Kansas Inpatient Alcoholism Programs – Dial: 800-303-2482

It has been reported that Kansas residents have a one in three chance of getting readily available illegal drugs. As of 2005, there were reportedly more than 220 rehab centers across the state. More than 35 of these were said to be under the management of the government. The remaining ones were either funded by non-profit organizations that required a small fee or offered absolutely free services. Kansas has 170,000 alcohol addicts, which is slightly less than 1% of the national total.

Some of the alcohol treatment centers are run by private entities and may be expensive. It is recommended that a patient conducts extensive research on what may fit his particular needs before commencing treatment. It’s worth pointing out that alcohol treatment centers don’t promise that it is going to be easy. It may not be easy but it is possible to be treated and free from alcohol addiction.

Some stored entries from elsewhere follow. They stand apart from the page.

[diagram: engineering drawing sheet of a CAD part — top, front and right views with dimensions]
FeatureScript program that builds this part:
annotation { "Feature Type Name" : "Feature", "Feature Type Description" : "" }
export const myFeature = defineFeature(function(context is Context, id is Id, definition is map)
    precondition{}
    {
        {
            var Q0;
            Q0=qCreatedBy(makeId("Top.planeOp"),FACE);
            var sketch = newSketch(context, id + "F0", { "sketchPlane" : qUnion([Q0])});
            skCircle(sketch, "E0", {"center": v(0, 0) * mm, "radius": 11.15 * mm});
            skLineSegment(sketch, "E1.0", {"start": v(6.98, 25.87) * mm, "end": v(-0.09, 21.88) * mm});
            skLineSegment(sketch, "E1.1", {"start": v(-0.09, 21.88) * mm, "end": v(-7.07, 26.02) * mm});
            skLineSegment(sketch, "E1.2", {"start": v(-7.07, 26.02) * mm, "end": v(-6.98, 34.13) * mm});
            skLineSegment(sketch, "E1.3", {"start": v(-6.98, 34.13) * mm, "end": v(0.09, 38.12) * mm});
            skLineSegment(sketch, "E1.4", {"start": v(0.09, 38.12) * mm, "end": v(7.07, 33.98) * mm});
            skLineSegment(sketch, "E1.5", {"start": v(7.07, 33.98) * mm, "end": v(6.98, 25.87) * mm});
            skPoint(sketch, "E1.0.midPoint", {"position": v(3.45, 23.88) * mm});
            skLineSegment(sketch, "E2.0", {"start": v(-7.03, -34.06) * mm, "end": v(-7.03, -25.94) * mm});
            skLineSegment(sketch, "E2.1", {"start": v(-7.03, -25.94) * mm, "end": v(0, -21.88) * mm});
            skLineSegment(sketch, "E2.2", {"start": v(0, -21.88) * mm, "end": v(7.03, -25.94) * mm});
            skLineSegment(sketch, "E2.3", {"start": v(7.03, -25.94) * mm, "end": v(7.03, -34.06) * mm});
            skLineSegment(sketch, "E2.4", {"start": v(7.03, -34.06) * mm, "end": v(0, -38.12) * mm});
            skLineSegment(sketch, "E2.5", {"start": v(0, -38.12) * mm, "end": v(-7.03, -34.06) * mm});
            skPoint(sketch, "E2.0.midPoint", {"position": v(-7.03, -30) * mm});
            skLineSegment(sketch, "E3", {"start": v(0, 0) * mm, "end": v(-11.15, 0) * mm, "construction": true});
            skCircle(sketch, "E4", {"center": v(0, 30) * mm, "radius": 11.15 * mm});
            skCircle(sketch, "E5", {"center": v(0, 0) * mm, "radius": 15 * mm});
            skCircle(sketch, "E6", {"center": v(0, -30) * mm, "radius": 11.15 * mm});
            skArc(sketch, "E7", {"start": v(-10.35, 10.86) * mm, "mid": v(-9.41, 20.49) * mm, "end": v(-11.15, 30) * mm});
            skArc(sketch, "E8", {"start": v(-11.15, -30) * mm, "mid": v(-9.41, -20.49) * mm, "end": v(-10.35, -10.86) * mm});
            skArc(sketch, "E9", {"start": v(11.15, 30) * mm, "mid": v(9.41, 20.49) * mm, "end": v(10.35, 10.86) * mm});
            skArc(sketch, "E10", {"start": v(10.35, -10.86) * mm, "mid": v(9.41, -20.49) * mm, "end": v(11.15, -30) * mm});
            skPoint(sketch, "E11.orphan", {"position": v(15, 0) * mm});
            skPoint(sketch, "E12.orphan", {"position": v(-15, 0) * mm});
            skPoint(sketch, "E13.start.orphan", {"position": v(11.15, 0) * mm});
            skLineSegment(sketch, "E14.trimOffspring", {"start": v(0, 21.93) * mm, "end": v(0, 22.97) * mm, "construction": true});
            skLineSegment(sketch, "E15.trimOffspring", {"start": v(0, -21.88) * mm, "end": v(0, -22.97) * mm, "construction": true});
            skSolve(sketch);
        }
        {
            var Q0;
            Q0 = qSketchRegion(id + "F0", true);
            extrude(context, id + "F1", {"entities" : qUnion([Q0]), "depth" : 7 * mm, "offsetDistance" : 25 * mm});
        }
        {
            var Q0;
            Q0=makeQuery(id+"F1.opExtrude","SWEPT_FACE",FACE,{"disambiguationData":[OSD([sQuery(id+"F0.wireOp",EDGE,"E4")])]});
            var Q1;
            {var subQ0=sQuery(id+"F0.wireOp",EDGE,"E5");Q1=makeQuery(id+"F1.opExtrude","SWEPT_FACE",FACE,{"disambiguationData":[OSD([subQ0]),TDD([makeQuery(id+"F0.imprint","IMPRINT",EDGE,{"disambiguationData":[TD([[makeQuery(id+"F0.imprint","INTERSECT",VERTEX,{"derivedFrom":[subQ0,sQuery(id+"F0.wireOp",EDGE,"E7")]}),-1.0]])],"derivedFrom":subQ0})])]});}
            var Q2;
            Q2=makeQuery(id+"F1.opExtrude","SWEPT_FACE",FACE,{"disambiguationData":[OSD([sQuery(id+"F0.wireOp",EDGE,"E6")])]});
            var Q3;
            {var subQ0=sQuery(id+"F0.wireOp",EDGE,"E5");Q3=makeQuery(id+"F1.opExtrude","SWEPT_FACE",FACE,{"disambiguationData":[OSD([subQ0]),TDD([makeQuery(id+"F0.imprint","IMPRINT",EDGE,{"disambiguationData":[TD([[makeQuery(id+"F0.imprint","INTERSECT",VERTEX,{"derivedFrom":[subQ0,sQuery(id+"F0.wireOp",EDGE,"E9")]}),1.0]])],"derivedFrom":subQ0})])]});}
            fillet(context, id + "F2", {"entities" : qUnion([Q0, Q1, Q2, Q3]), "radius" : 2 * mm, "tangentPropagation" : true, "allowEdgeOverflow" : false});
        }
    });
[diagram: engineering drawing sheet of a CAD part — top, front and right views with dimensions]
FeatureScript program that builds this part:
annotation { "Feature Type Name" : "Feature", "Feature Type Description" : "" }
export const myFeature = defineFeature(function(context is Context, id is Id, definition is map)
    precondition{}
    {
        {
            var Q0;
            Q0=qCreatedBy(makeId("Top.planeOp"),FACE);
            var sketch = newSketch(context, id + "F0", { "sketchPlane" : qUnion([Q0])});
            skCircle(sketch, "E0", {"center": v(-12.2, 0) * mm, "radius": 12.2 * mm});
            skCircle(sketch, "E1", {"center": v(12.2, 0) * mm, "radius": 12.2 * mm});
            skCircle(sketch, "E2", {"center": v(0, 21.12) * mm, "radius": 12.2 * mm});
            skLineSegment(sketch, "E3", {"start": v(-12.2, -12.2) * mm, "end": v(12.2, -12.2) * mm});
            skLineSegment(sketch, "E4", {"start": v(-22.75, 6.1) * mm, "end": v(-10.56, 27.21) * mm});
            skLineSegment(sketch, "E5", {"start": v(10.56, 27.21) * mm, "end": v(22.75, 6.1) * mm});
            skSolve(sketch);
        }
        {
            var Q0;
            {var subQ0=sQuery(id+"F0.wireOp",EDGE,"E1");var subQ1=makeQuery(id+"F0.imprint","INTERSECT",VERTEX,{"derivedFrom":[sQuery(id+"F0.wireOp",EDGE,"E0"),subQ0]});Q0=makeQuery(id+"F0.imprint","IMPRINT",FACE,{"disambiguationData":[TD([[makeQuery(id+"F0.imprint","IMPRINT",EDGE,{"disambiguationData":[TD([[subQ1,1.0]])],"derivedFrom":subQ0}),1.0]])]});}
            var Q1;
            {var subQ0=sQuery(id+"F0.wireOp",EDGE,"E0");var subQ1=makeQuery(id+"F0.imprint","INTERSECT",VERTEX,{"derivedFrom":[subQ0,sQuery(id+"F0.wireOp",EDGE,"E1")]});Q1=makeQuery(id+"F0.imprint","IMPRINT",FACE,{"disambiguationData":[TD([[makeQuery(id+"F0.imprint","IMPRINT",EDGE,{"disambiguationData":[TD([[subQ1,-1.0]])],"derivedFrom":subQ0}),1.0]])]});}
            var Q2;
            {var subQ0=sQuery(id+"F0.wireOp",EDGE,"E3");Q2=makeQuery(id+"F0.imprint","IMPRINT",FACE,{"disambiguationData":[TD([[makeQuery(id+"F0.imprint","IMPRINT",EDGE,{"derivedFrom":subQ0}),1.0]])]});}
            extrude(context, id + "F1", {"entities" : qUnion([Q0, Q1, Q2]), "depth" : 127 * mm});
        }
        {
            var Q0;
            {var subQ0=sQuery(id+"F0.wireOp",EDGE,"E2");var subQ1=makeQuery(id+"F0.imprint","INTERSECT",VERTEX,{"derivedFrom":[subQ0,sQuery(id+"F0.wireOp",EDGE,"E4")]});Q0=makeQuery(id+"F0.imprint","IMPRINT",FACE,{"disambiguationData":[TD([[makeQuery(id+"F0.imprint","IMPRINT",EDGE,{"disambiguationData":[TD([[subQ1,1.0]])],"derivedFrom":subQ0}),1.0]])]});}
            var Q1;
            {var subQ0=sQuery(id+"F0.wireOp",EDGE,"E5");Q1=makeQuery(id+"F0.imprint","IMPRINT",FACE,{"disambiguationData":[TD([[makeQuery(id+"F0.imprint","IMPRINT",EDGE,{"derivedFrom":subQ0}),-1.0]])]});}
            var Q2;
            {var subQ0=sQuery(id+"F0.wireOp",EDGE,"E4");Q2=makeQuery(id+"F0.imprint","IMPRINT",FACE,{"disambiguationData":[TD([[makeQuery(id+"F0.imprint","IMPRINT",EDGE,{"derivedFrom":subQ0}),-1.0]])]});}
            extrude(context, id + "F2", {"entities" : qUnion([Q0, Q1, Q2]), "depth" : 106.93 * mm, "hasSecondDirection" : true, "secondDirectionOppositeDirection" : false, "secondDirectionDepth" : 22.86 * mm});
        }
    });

Inpatient Alcohol Rehabilitation In Kansas

The advantage provided through inpatient treatment methods is that, while under treatment, further observation of the patient may lead to a clear understanding of their problem and provide the best form of treatment suiting his or her specific case. Whereas it is difficult to offer an outpatient the best treatment, it is the preferred choice of many patients due to its affordability.

Inpatient facilities also stand a better chance of success because they remove the patient from his or her old environment, which may have been a cause of his or her addiction. Some facilities offer a relatively new program called short-term alcohol abuse treatment. Under this program, a patient can choose to stay at the treatment center between 10 to 30 days.

The problem with the short-term treatment program is that it’s best suited for a patient who’s had the problem a relatively shorter time or doesn’t exhibit more aggressive symptoms of alcohol addiction. The physician is ideally the person to decide whether a patient may respond best to this mode of treatment but if there’s a chance of relapse then a longer-term program would be the preferred choice.

St. Jude Retreats offers a program which it says doesn’t recognize alcohol addiction as a disease since doing so prevents the person from taking responsibility for his or her shortcomings. They conduct what they refer to as retreats lasting from 6 to 10 days with a principle which they refer to as neuroplasticity. The problem with this scientific approach is that it’s defined differently by different scientists, therefore it can or cannot work depending on whose approach is being used.

The Kansas alcohol addiction problem is relatively small compared to what is happening nationally. It’s showing signs of abetting, which cannot be said for drug addiction.